How to try on Boot (by Evo.com)
1. Unbuckle the boot completely.
2. Most boots have a loop on the tongue to help you pull it up and forward. It’s usually easiest to keep the boot flat on the ground and step into it as you stand up. Grab the tongue loop, point your toe straight into the boot, and in one deliberate motion pull the tongue up and out as you stand and step into the boot. With very stiff performance boots, it sometimes helps to grasp the medial (inside) cuff by the buckle straps with one hand and the tongue loop with the other and pull the two sides apart as you slide your foot in – this will spread the stiff plastic in the instep area and give you more room to slide your foot in.
3. Make sure to center the tongue on top of your foot and check that it’s positioned inside the leading edges of the liner. Don’t make an assessment about the fit yet, as the boot isn’t buckled and your foot isn’t settled.

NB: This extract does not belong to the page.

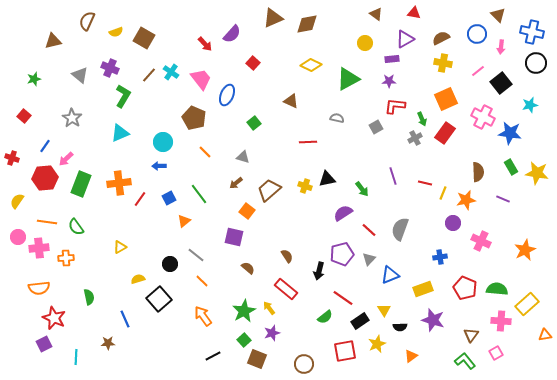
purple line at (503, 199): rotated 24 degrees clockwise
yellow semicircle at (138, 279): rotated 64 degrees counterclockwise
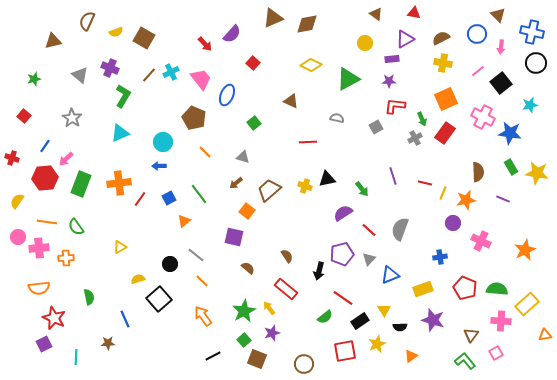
cyan cross at (171, 72): rotated 28 degrees clockwise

4. Don’t be alarmed if your boot feels tight and your toes brush the end of the boot when you first put it on. At this point, your foot hasn’t warmed up the liner foam or started to push excess air out. Also, your foot isn’t in the “ski position” yet, because you haven’t buckled the boot.
5. Start by standing up and buckling the top two buckles lightly to seat the tongue on the instep of the foot. You want to make sure the tongue of the boot is against your leg. After fastening the Velcro power strap, flex the boot forward (hard) a few times with bottom buckles still unbuckled. This will pull your toes away from the front of the boot and push your heel deep in the heel pocket. Bang your heel on the ground if you need to to get your heel back in the heel pocket. Now fasten all the buckles snugly, but don’t over-tighten them to the point of discomfort. Keep in mind that your boots, at this point, are the tightest they will ever be.
6. Now that you’re buckled up, spend some time standing with your feet parallel in a ski stance while simulating ski motions. If your heel is lifting up, your boots are likely too big. Flex the boot forward by driving your knee over your toe while keeping your shoulder and hip vertical. Do this one knee at a time. You want your knee to go 2” past the tip of your toe but no further. The upper cuff should hinge at the ankle. If you are only able to hinge at the hips and can’t move the upper cuff forward with your lower leg, the boot may be too stiff for you. Remember too that your living room is probably around 70 degrees F. and the boot will get stiffer when it’s cold. While flexing the boot, roll the boots side to side as if rolling the skis from edge to edge. If possible, do this in front of an audience – another skier can often tell if you’re flexing the boot properly or if the boot is overpowering you.
7. Make sure you feel no single pressure points or other painful spots. If you feel them now already, you will definitely feel them when they come under the added pressure of actual Skiing. Make sure you feel an evenly distributed snug fit all around your foot not only at the soles of your feet but also on top. The same goes for the upper Ski Boot. Make sure your ankles and calves are connecting well to your Ski Boot but not too tight. Make sure your muscles in your calves are not restricted in their movements.
8. Sizes, fit, and flex ratings vary from manufacturer to manufacturer so be sure to try on your boot before you buy it.